======== EXERCISE DATA

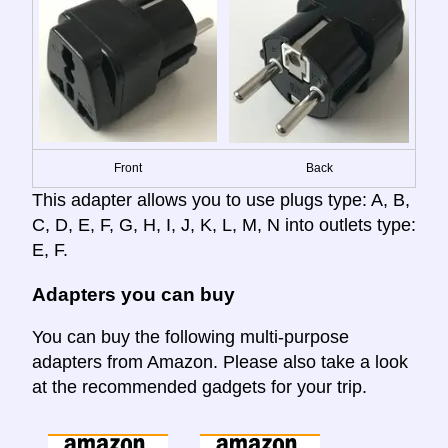
Front
Back
This adapter allows you to use plugs type: A, B,
C, D, E, F, G, H, I, J, K, L, M, N into outlets type:
E, F.
Adapters you can buy
You can buy the following multi-purpose
adapters from Amazon. Please also take a look
at the recommended gadgets for your trip.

================

■ ACTIVITY
Match on "type" and report each line of the data above that has it.

■ SOLUTION FOR THIS TASK
This adapter allows you to use plugs type: A, B,
C, D, E, F, G, H, I, J, K, L, M, N into outlets type:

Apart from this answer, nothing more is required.